### Directive A
According to the article on duplicate content, on what date did the first Google Panda algorithm update hit?
### Directive B
Name every search engine mentioned in the article on duplicate content.
### Directive C
Please carry on the article on duplicate content from its final line.

I am a search engine optimization consultant and the SEO…
Updated: December 26, 2012
Google, Bing and Yahoo cracked down hard on duplicate content starting December 2010. Penalties hit hardest on February 24, 2011 in the Google Panda algorithm update. Bing and Yahoo rankings followed suite.
How To: The SEO Tools and Process to Address Duplicate Content
An SEO services client with which we work has developed multiple websites for different brands, but the client recycled the content. Instead of writing 100% unique text for each website, paragraphs and sometimes whole pages were used universally across multiple websites. They were getting away without noticeable revenue loss, so despite existing duplicate content penalties (though not actual penalties – more accurately wasting crawl budget and possibly dividing link juice) on interior entry pages, the client decided it was not a big enough priority to rewrite all the content … until now.
February search engine algorithm updates penalized entire websites that have pages similar to any other site that the search engine credits as the originator. Even if words are rearranged and the brand name is switched out, the Google algorithm is not fooled. Google chooses one website as the originator and penalizes the others.
In late 2010, various rankings started to slip. On February 24th, clients with duplicate or similar content across different websites saw a total drop off for #1 ranked keyword phrases. Google guidelines for duplicate content indicate that the algorithm perceives these similar pages as “deliberately duplicated across domains in an attempt to manipulate search engine rankings or win more traffic“.
By the way, these guidelines were [initially] updated March 20, 2011, less than a month after the [first] Panda algorithm update.
Systematic Process of Identifying and Addressing Duplicate Pages
If you are intimately familiar with your websites, like this search engine optimization consultant is, you already know which pages are similar and possibly causing duplicate content penalties. If you are an SEO agency taking on a new client with duplicate content issues, leaving it up to you to figure out where the duplicates are within their online properties, then you may need a few SEO tools to help identify possible duplicate pages.
UPDATES: Google Panda Filter Dates
- Panda Update 1.0: Feb. 24, 2011
- Panda Update 2.0: April 11, 2011 (about 7 weeks later)

### Provided material
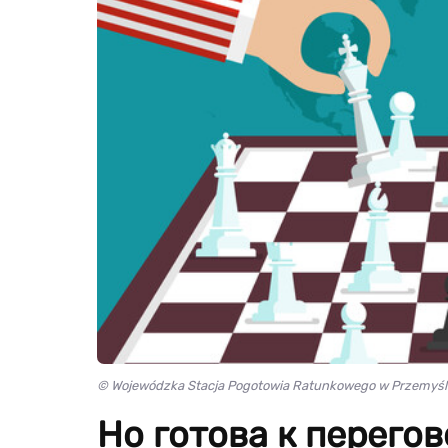
© Wojewódzka Stacja Pogotowia Ratunkowego w Przemyś
Но готова к перего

### Exercise result A
February 24, 2011

### Exercise result B
Google, Bing, Yahoo

### Exercise result C
- Panda Update 2.1: May 10, 2011 (about 4 weeks later)
- Panda Update 2.2: June 16, 2011 (about 5 weeks later)
- Panda Update 2.3: July 23, 2011 (about 5 weeks later)
- Panda Update 2.4: August 12, 2011 (about 3 weeks later)
- Panda Update 2.5: September 28, 2011 (about 7 weeks later)
- Panda Update 2.51: October 9, 2011 (minor filter update about 2 weeks later)
- Panda Update 2.52: October 13, 2011 (minor filter update)
- Panda Update 3.0: October 19, 2011 (3 weeks later)
- Panda Update 3.1: November 18, 2011 (3 weeks later)
- Panda Update 3.2: January 18, 2012 (8 weeks later)
- Panda Update 3.3: February 28, 2012 (refresh to update index 6 weeks later)
- Panda Update 3.4: March 23, 2012 (refresh to update index 3.5 weeks later)
- Panda Update 3.5: April 19, 2012 (refresh to update index 4 weeks later)
- Panda Update 3.6: April 27, 2012 (refresh to update index 8 days later)
- This has become crazy to update. Just check the SEOMoz Google Algorithm Change History.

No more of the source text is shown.